Pour rompre le rythme soutenu de notre avancée sur la route des merveilles touristiques du Chili, nous avons décidé de quitter un instant le sentier balisé pour faire quelques pas en dehors... Mais sortir des sentiers battus se mérite! A 5h30 du matin à Temuco, après le bus de nuit depuis Santiago, nous nous incrustons dans un bus d'étudiants en route pour la petite ville de Melipeuco... avec consigne de nous débarquer en plein campagne, au niveau du panneau "Thermes de Valboa". A partir de là c'est à pied, chargés de nos gros sacs à dos, que nous devons rallier le petit havre de paix Mapuche de Carlos et Marta. 2 km de balade dans la lumière du petit matin, à travers de verts paturages au pied du volcan Llaima.

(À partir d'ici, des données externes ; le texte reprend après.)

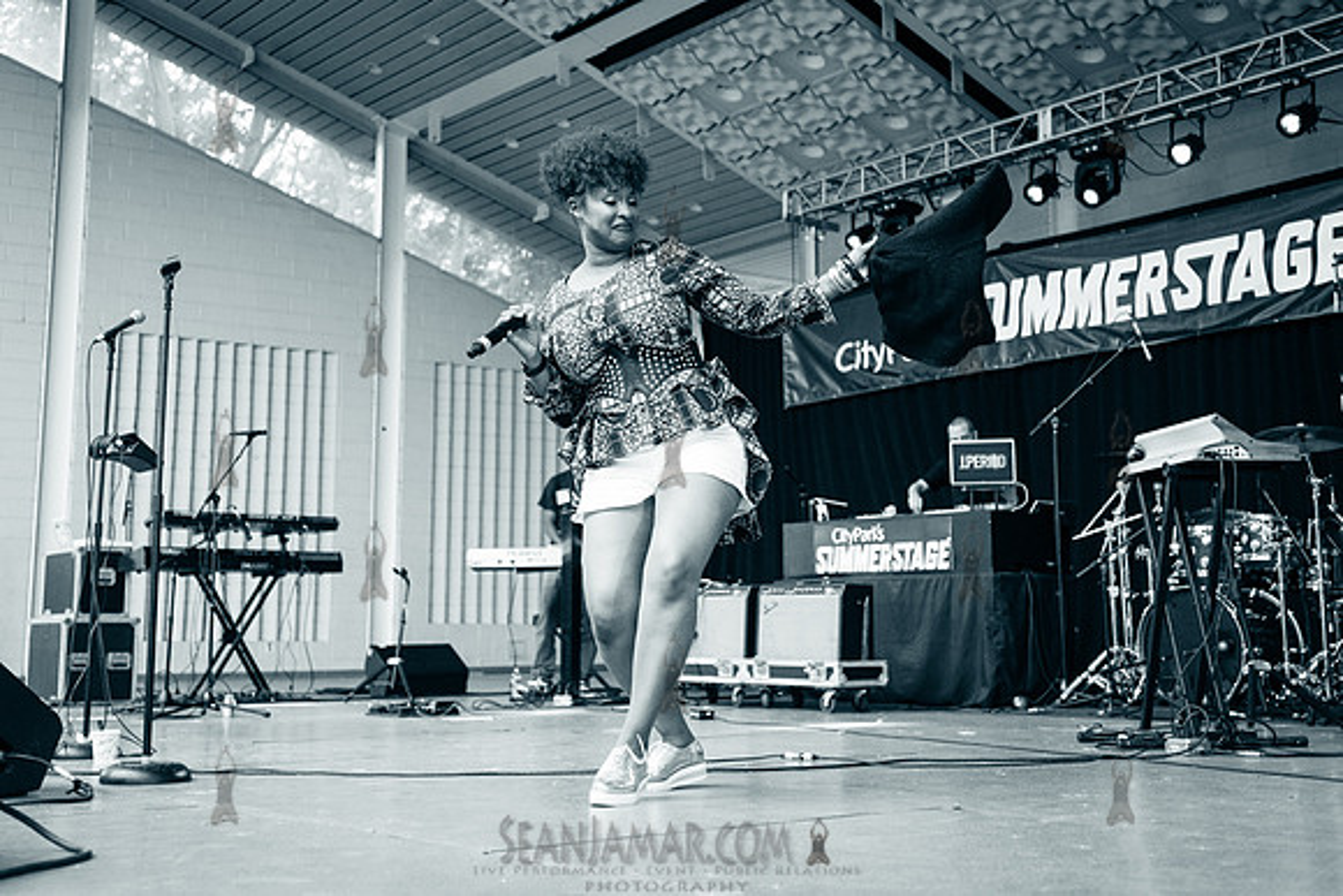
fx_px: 1611
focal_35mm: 43
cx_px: 679
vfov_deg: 31.1
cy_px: 391
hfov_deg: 45.3
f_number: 2.8
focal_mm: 35
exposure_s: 1/1000
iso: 2000
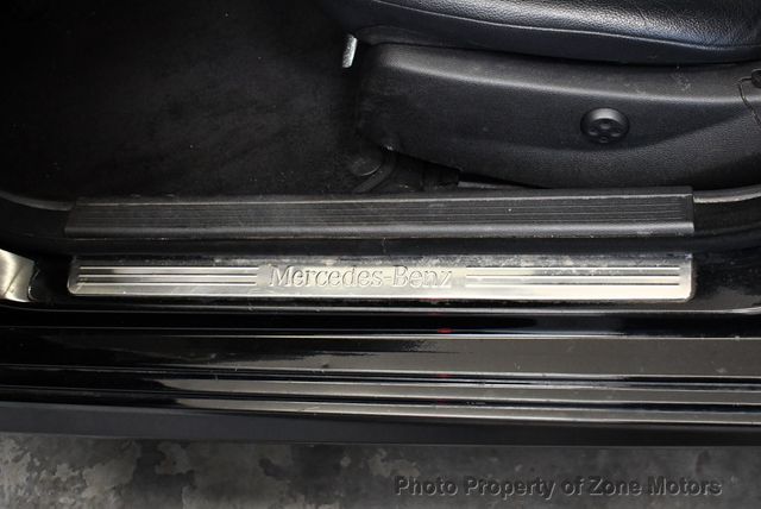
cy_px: 254
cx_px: 380
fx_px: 1058
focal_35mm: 50
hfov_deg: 39.6
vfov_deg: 27.0
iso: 3200
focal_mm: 25
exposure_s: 1/100
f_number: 4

Sur le sentier pour la Ruka Melilef
La ruka, maison traditionnelle Mapuche de bois et de bambous (très feng-shui! :-), nous attend posée dans une clairière, au lieu-dit Palihue-Pillan, le lieu où s'amusent les esprits.

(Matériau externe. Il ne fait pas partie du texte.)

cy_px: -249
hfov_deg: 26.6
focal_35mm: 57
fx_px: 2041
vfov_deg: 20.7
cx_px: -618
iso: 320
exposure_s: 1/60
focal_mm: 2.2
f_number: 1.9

La ruka, de bois et de bambou, au pied du volcan Llaima
Marta et Carlos nous accueillent chaleureusement. Ainsi ont commencé deux journées et demi en dehors du temps... Ces deux êtres ont eu une vie hors du commun... Nés Mapuche dans un pays oú les ethnies indiennes sont soigneusement acculturées par les espagnols, Carlos et Marta entrent au service de l'antenne Emmaüs de Temuco pour financer leurs études. En septembre 1973, le général Pinochet réussit son coup d'état et accuse Emmaüs de cacher des armes... Carlos et ses compagnons sont arrêtés et torturés. Grâce à l'intervention personnelle de l'Abbé Pierre, Carlos et Marta échappent à l'exécution à condition d'être exilés en France, où ils sont envoyés aussitôt. Après plus de 25 ans dans notre pays, enfin amnistiés, ils sont revenus vivre au Chili. Avec la Ruka Melilef, ils ont créé un projet d'agrotourisme équitable, avec l'idée de favoriser les échanges entre les cultures, ce qu'ils savent faire à merveille! Carlos aime faire les honneurs de sa terre, et nous expliquer la spiritualité Mapuche : les endroits pleins d'une belle énergie où il vient méditer, son respect pour l'eau, les arbres, la vie, la terre mère (Pacha Mama), et le déroulement des cérémonies.
Carlos et sa jument; Marta et le rite du maté
Marta aime raconter les contes Mapuche au coin du poêle en partageant un maté (infusion amère de Yerba Maté), ou nous informer des progrès de la redynamisation du Mapuchungun, la langue traditionnelle Mapuche. Elle nous soigne également à coup de bons petits plats à base de produits maison : légumes, fruits et miel bios, pain maison. Une expérience qu'on recommande très très chaudement!
Et pour ne rien gacher, la ruka est établie à quelques kilomètre du parc national Conguillio. Nous nous sommes lancés à l'aventure en stop et à pied (merci les ouvriers du coin travaillant à la construction d'une route qui nous ont maintes fois baladés dans leur voiture ou leur camion citerne!): champs de lave noire, volcan Llaima plus accessible que jamais, enneigé et sali par les cendres, lagunes émeraudes. Encore des km dans les pattes et de merveilleuses images dans les mirettes!